James Comey: ‘You have to interrupt him’

The former FBI director, who says he was fired in 2017 for refusing to pledge his loyalty to Donald Trump, compared him unfavorably with former Presidents Obama and George W. Bush and with candidates John McCain and Mitt Romney. A leader needs to be able to listen, especially to dissenting opinions, “but to speak to [Trump] you have to interrupt him,” Comey said.

Obama, he continued, once asked him into the Oval Office and, after shooing everyone else from the room, asked for Comey’s views on the spike in police shootings of black men in U.S. cities.

“He didn’t speak for 10 minutes. He just drank it in, and then he asked questions. It was one of the most impressive things I’ve ever seen. Actual listening happens very rarely in Washington. Instead, one person will say what they want to say, and then the other person will ignore it and say what they want to say.”

Note: At the top of this story, a link was drawn between demutualization and the industry’s current troubles. In the 1990s, many large members of the life insurance industry chose to become public companies and to shed their captive sales forces.

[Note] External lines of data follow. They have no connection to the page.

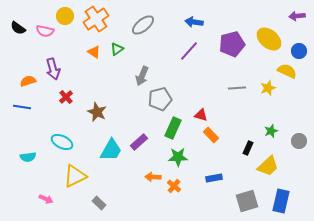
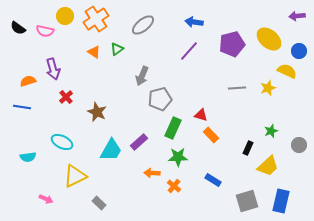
gray circle at (299, 141): moved 4 px down
orange arrow at (153, 177): moved 1 px left, 4 px up
blue rectangle at (214, 178): moved 1 px left, 2 px down; rotated 42 degrees clockwise
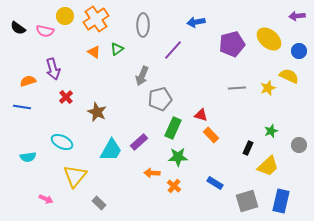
blue arrow at (194, 22): moved 2 px right; rotated 18 degrees counterclockwise
gray ellipse at (143, 25): rotated 50 degrees counterclockwise
purple line at (189, 51): moved 16 px left, 1 px up
yellow semicircle at (287, 71): moved 2 px right, 5 px down
yellow triangle at (75, 176): rotated 25 degrees counterclockwise
blue rectangle at (213, 180): moved 2 px right, 3 px down
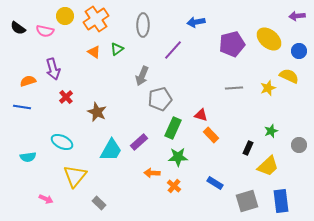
gray line at (237, 88): moved 3 px left
blue rectangle at (281, 201): rotated 20 degrees counterclockwise
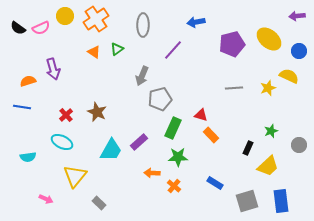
pink semicircle at (45, 31): moved 4 px left, 3 px up; rotated 36 degrees counterclockwise
red cross at (66, 97): moved 18 px down
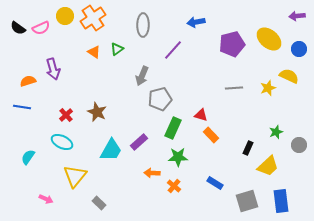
orange cross at (96, 19): moved 3 px left, 1 px up
blue circle at (299, 51): moved 2 px up
green star at (271, 131): moved 5 px right, 1 px down
cyan semicircle at (28, 157): rotated 133 degrees clockwise
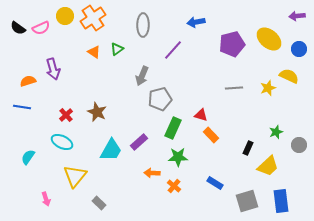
pink arrow at (46, 199): rotated 48 degrees clockwise
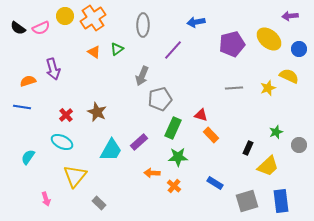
purple arrow at (297, 16): moved 7 px left
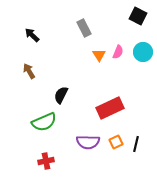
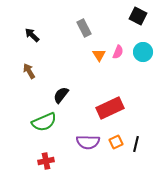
black semicircle: rotated 12 degrees clockwise
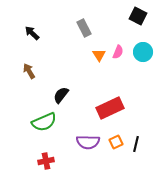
black arrow: moved 2 px up
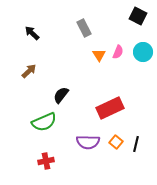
brown arrow: rotated 77 degrees clockwise
orange square: rotated 24 degrees counterclockwise
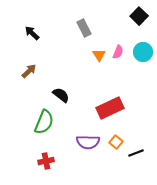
black square: moved 1 px right; rotated 18 degrees clockwise
black semicircle: rotated 90 degrees clockwise
green semicircle: rotated 45 degrees counterclockwise
black line: moved 9 px down; rotated 56 degrees clockwise
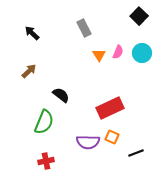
cyan circle: moved 1 px left, 1 px down
orange square: moved 4 px left, 5 px up; rotated 16 degrees counterclockwise
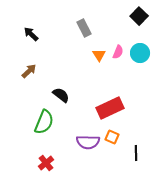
black arrow: moved 1 px left, 1 px down
cyan circle: moved 2 px left
black line: rotated 70 degrees counterclockwise
red cross: moved 2 px down; rotated 28 degrees counterclockwise
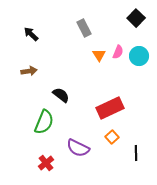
black square: moved 3 px left, 2 px down
cyan circle: moved 1 px left, 3 px down
brown arrow: rotated 35 degrees clockwise
orange square: rotated 24 degrees clockwise
purple semicircle: moved 10 px left, 6 px down; rotated 25 degrees clockwise
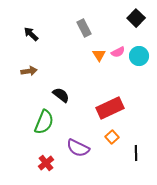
pink semicircle: rotated 40 degrees clockwise
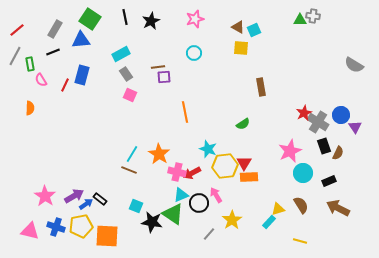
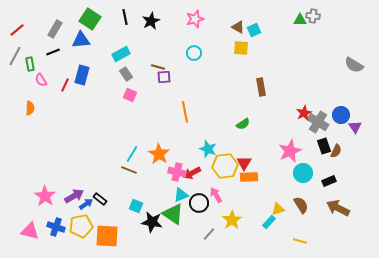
brown line at (158, 67): rotated 24 degrees clockwise
brown semicircle at (338, 153): moved 2 px left, 2 px up
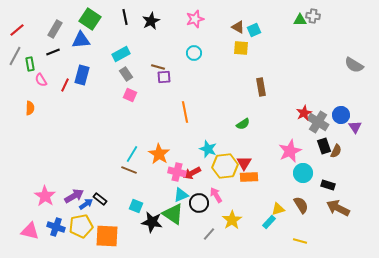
black rectangle at (329, 181): moved 1 px left, 4 px down; rotated 40 degrees clockwise
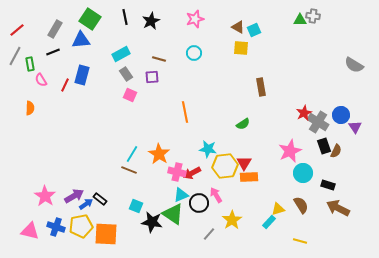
brown line at (158, 67): moved 1 px right, 8 px up
purple square at (164, 77): moved 12 px left
cyan star at (208, 149): rotated 12 degrees counterclockwise
orange square at (107, 236): moved 1 px left, 2 px up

It’s arguable that, at that point, the policyholders began to take a backseat to the shareholder and to the third-party distributors on whom the industry began relying for sales. Since then, the resulting conflicts keep bubbling up, like rust through a thin coat of paint. The ghost of demutualization and its consequences, including a loss of public trust, haunt much of the annuity industry today.